As part of our end-of-semester exams, I modeled a city scene set in Kyoto, Japan. Now let’s get right into it!
Motivation and Reference
We were given a handful of city locations. We were limited as to what we could do or use for tools. We could only use 3ds Max and Photoshop. Software like Substance Painter or any other 3D modeling software was restricted. We could use our own photographs or get textures from the internet, however, we couldn’t use a texture or photograph without editing it. Most of my texture sources are modified textures and photographs from the site textures.com. We were also told to use classic rendering methods like diff-spec and were told not to use things like normal maps.
One of the city locations that were available to us was Kyoto. I find Japan to be a very beautiful country. Since I have never modeled an oriental city before, I found doing so to be very curious and exciting. Looking through photos of Kyoto only reinforced my curiosity and motivated me into settling for a project based on this city.
I then took a virtual vacation to Kyoto through Google street view to gather references for buildings, street objects and just about anything that would help me create the right feeling of being in a street in Kyoto. I was screenshotting, jotting and sketching down any ideas I could have for my diorama’s layout. Apart from Google street view, I also used regular search engine image results for references. I also tried to find any blueprints or architectural schematics to correctly represent the size and proportions of certain elements in my scene. In this case I used a schematic with road width, generic room height and lamp post blueprints (for height reference).
I then placed key references into one image file to create a mood board that I needed to follow to correctly represent the feeling in my scene. I also wrote down any backstory of my scene that I had in mind that I would use for Sketchfab’s annotations.

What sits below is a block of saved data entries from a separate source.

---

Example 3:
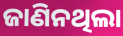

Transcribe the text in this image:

ଜାଣିନଥିଲା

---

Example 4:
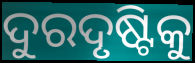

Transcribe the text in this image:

ଦୁରଦୃଷ୍ଟିକୁ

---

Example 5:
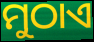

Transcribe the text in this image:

ମୁଠାଏ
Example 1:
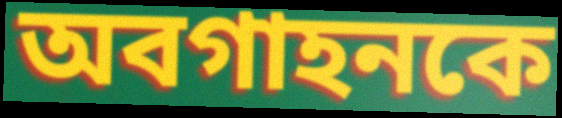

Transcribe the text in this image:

অবগাহনকে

I created a bunch of grid textures with different scales on them to use during my blockout process in 3ds Max. I then applied the textures to different materials with real-world scale enabled. Now I could start blocking out my houses, roads, and terrain.
This helped me quickly model my environment with proper scaling and proportions and it helped me visually guide myself if I wanted to improvise while working on different elements of my scene.

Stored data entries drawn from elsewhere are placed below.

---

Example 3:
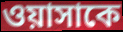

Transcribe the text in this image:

ওয়াসাকে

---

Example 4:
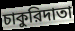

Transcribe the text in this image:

চাকুরিদাতা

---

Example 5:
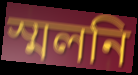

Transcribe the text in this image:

স্মলনি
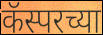
कॅस्परच्या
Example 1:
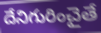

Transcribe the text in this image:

దేనిగురించైతే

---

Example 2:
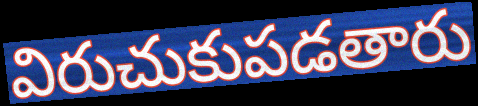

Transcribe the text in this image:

విరుచుకుపడతారు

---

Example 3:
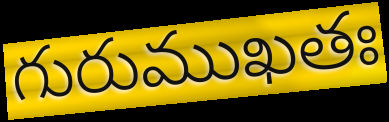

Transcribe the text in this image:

గురుముఖతః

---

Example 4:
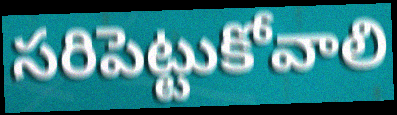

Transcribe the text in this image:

సరిపెట్టుకోవాలి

Heights of rooms in buildings followed schematic references and the horizontal sizing of the rooms was developed the idea in mind that a human should be able to traverse the interior.
Now the main goal was to iterate on the scene as much as possible and save any major changes in a different layer for comparison. I then created some terrain textures I could apply to my scene for visual guidance and to help me imagine how my scene would turn out in the end.
Modeling and Texturing
Now that my blockout was finished, I created a to-do list of objects I needed to model. My process of modeling an object consisted of basic poly-modeling, UV unwrapping and then texturing. I tried to use UE4 naming conventions for better organization and to find a certain asset easily in a massive pile of assets.

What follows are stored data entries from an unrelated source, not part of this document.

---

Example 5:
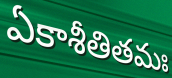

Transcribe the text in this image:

ఏకాశీతితమః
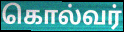
கொல்வர்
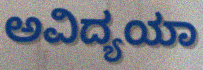
ಅವಿದ್ಯಯಾ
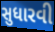
સુધારવી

Texturing was done in Photoshop and I tried to be as non-destructive as possible in order to be able to quickly change certain elements of my texture if I didn’t like them.
Textures were saved using the Save for Web exporter in order to generate a png-8 file with indexed-color; I did this to have a smaller file size. This approach has its caveats (like artefacts, loss of color) but since I was planning to stream content through a browser I thought that this was a must.
To save time, I created some models that could be reused as decorative pieces for my buildings.
Once the main buildings were done, I integrated them into my main scene file using XRef. I then did touch-ups to my terrain while working on other props for my scene.
Once all the scene props had been modeled and placed, I started working on tiny details and added finishing touches to the scene like telephone polls, leaves, rocks, and pretty much anything to liven up the scene. I used object paint to place these tiny details, not by hand but by using a brush.
As a final touch, I added trees to my scene. After modeling them using regular poly-modeling, I vertex painted the branches to add leaves and used a particle system to add the branches to the tree.
Getting Ready for Upload
Once my entire scene was done, I created a second UV channel for my houses and baked an AO map for the walls to boost contact shadows on the buildings. I had to move ground decals higher than usual to avoid clipping and fixed up naming conventions, deleting unused materials and removing any guide objects that didn’t have to be uploaded.
The first thing I did was set rendering to Classic since that’s what my scene was aiming for.
I gave my scene an environment map, which would give me lighting and mood similar to my references, and added subtle post-process effects to enhance my scene.
And of course, as a finishing touch, I added annotations with my scene’s backstory!
If I found a mistake or had to fix something quickly, I updated my scene in 3ds Max and reuploaded it. What I like about Sketchfab is how user-friendly the 3D editor is and how easy it is to fix scenes if you have to reupload.